Índices de Rejeição para o Governo
A pesquisa mediu também em quem os eleitores não votariam de jeito nenhum. A maior rejeição estadual é do senador Magno Malta (34,39%), seguido por Helder Salomão (13,56%). Considerando a margem de erro, as rejeições de Lorenzo Pazolini e Ricardo Ferraço estão empatadas tecnicamente no cenário geral.

No detalhamento regional, Magno Malta é o mais rejeitado em todas as áreas: Grande Vitória (41,98%), Litoral Sul (32,5%), Norte (26%), Serrana (24,73%) e Sul (23,29%). Helder Salomão tem seu maior índice de rejeição na Grande Vitória (18,52%), enquanto Pazolini e Ferraço mantêm índices regionais entre 3,2% e 10,04%.

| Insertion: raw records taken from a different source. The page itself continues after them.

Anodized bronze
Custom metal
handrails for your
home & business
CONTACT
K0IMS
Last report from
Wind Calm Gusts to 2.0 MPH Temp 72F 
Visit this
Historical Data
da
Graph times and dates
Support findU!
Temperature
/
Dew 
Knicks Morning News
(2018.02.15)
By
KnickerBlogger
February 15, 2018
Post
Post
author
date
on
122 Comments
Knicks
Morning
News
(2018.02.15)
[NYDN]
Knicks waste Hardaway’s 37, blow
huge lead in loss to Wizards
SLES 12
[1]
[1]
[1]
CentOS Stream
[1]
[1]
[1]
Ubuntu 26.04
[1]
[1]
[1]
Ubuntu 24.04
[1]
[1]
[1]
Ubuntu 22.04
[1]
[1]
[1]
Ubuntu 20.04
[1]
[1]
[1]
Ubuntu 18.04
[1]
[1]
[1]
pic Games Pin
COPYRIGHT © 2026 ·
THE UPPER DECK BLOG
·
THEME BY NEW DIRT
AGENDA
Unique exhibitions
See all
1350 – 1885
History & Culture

Senado: Casagrande tem liderança consolidada
Para as eleições de 2026, o eleitor escolherá dois nomes para o Senado Federal. No cenário com uma lista ampla apresentada pelo Instituto Perfil, o ex-governador Renato Casagrande desponta como líder isolado.

  • Renato Casagrande: 28,98%
  • Lorenzo Pazolini: 10,97% (Aparece na lista, embora lidere para o Governo)
  • Paulo Hartung: 9,8%
  • Fabiano Contarato: 9,29%
  • Sergio Meneguelli: 8,67%

Quando a lista é reduzida de 13 para sete nomes, Renato Casagrande amplia sua liderança e vai a 32,62%. Neste cenário menor, Sergio Meneguelli avança mais do que Paulo Hartung e Contarato.

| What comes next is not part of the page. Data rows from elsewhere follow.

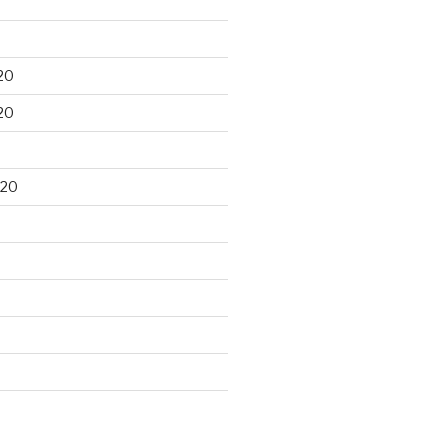
20
20
020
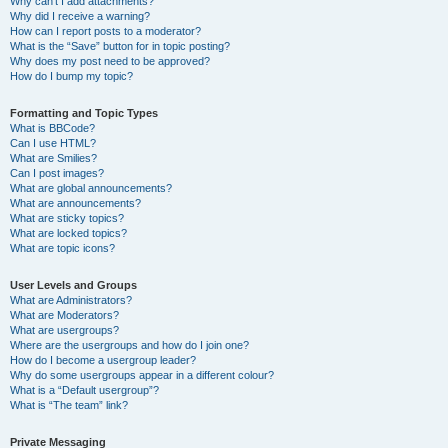
Why can’t I add attachments?
Why did I receive a warning?
How can I report posts to a moderator?
What is the “Save” button for in topic posting?
Why does my post need to be approved?
How do I bump my topic?
Formatting and Topic Types
What is BBCode?
Can I use HTML?
What are Smilies?
Can I post images?
What are global announcements?
What are announcements?
What are sticky topics?
What are locked topics?
What are topic icons?
User Levels and Groups
What are Administrators?
What are Moderators?
What are usergroups?
Where are the usergroups and how do I join one?
How do I become a usergroup leader?
Why do some usergroups appear in a different colour?
What is a “Default usergroup”?
What is “The team” link?
Private Messaging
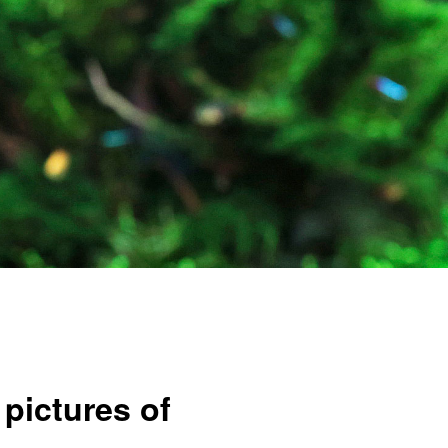
pictures of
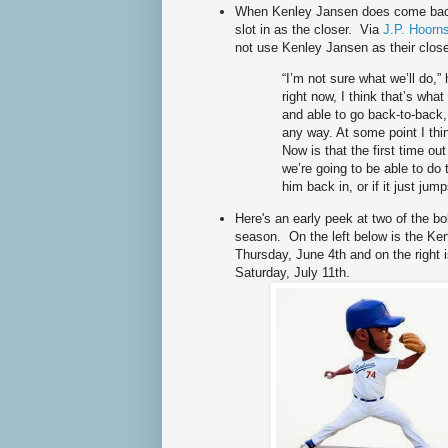
When Kenley Jansen does come back 
slot in as the closer. Via
J.P. Hoorns
not use Kenley Jansen as their close
“I’m not sure what we’ll do,”
right now, I think that’s wha
and able to go back-to-back, 
any way. At some point I thin
Now is that the first time ou
we’re going to be able to do 
him back in, or if it just jump
Here's an early peek at two of the b
season. On the left below is the Ke
Thursday, June 4th and on the right 
Saturday, July 11th.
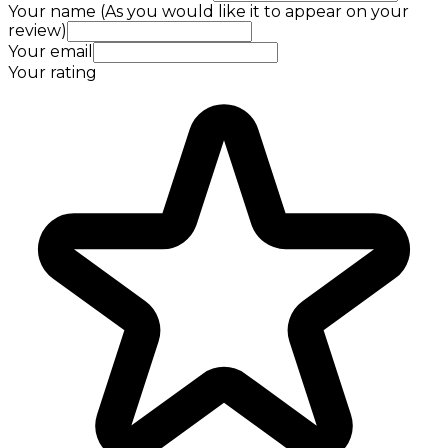
Your name (As you would like it to appear on your
review)
Your email
Your rating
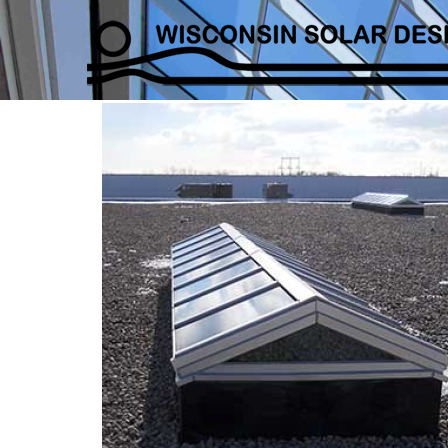
DSDS-Example_Gable_0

No quesito rejeição para a Câmara Alta, o senador Fabiano Contarato lidera com 10,41%, seguido pelo senador Marcos do Val (9,52%) e por Carlos Manato (8,57%). A rejeição de Renato Casagrande é de 6,18%.

Presidência da República
O levantamento estadual avaliou o cenário para o Palácio do Planalto. Se a eleição fosse hoje, o atual presidente, Lula da Silva (PT), lideraria no Espírito Santo com 38,17% das intenções de voto. O senador Flávio Bolsonaro (PL) registraria 30,28%.

Outros nomes incluídos na pesquisa de forma estimulada, Romeu Zema (Novo), Renan Santos (Missão), Ronaldo Caiado (PSD) e Aldo Rebelo (DC), obtiveram, cada um, percentuais inferiores a 6%. O índice de indecisos, bem como os que votariam branco ou nulo, supera a marca dos 6%. Os que não souberam ou não responderam somam 4,89%.

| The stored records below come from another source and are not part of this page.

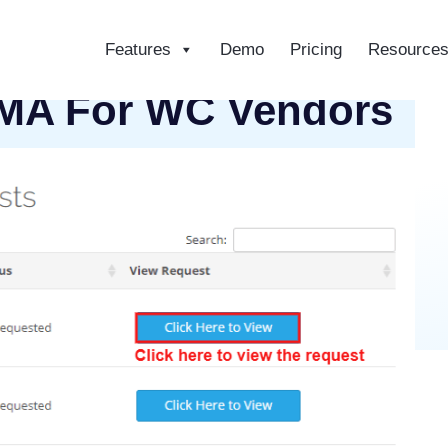
Features
Demo
Pricing
Resource
ce
A For WC Vendors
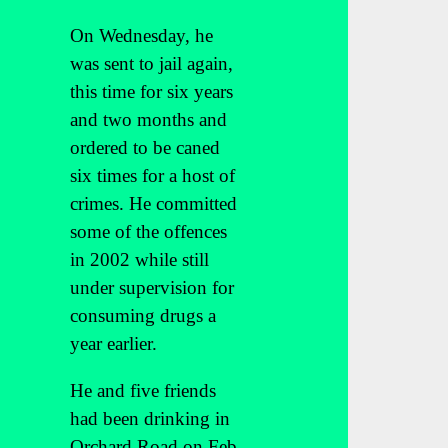
On Wednesday, he
was sent to jail again,
this time for six years
and two months and
ordered to be caned
six times for a host of
crimes. He committed
some of the offences
in 2002 while still
under supervision for
consuming drugs a
year earlier.
He and five friends
had been drinking in
Orchard Road on Feb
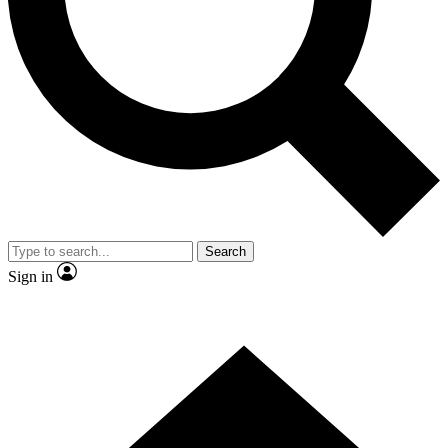
Contact me with news and offers from other Future brands
By submitting your information you agree to the
Terms & Conditions
and
Privacy Policy
and are aged 16 or over.
Search
Sign in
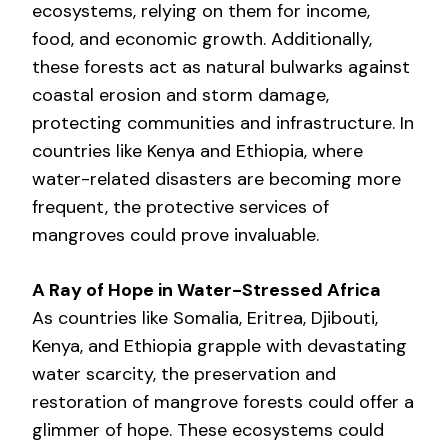
ecosystems, relying on them for income,
food, and economic growth. Additionally,
these forests act as natural bulwarks against
coastal erosion and storm damage,
protecting communities and infrastructure. In
countries like Kenya and Ethiopia, where
water-related disasters are becoming more
frequent, the protective services of
mangroves could prove invaluable.
A Ray of Hope in Water-Stressed Africa
As countries like Somalia, Eritrea, Djibouti,
Kenya, and Ethiopia grapple with devastating
water scarcity, the preservation and
restoration of mangrove forests could offer a
glimmer of hope. These ecosystems could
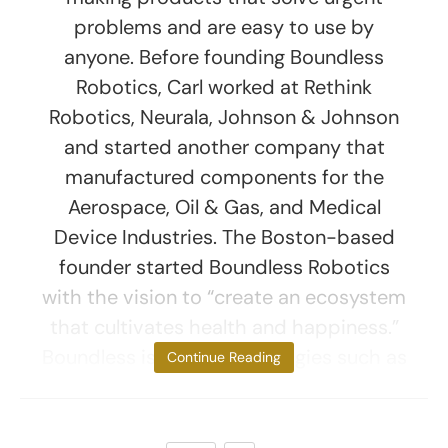
problems and are easy to use by
anyone. Before founding Boundless
Robotics, Carl worked at Rethink
Robotics, Neurala, Johnson & Johnson
and started another company that
manufactured components for the
Aerospace, Oil & Gas, and Medical
Device Industries. The Boston-based
founder started Boundless Robotics
with the vision to “create an ecosystem
that cultivates health and happiness.”
Boundless is using technologies such as
Continue Reading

Regionalmente, no primeiro turno, Lula lidera no Norte (44,4%), Serrana (42,65%) e Grande Vitória (38,79%). Flávio Bolsonaro (PL) possui vantagem no Litoral Sul (41,25% contra 31,25% de Lula) e no Sul (30,14% contra 25,11% do petista).

Em um eventual segundo turno entre ambos, Lula mantém a vantagem na maioria das regiões (Norte: 49,6%; Litoral Sul: 48,75%; Serrana: 46,95%; Grande Vitória: 43,11%). Flávio Bolsonaro reverte o quadro apenas na região Sul, onde alcança 43,84% contra 26,03% de Lula em uma simulação direta.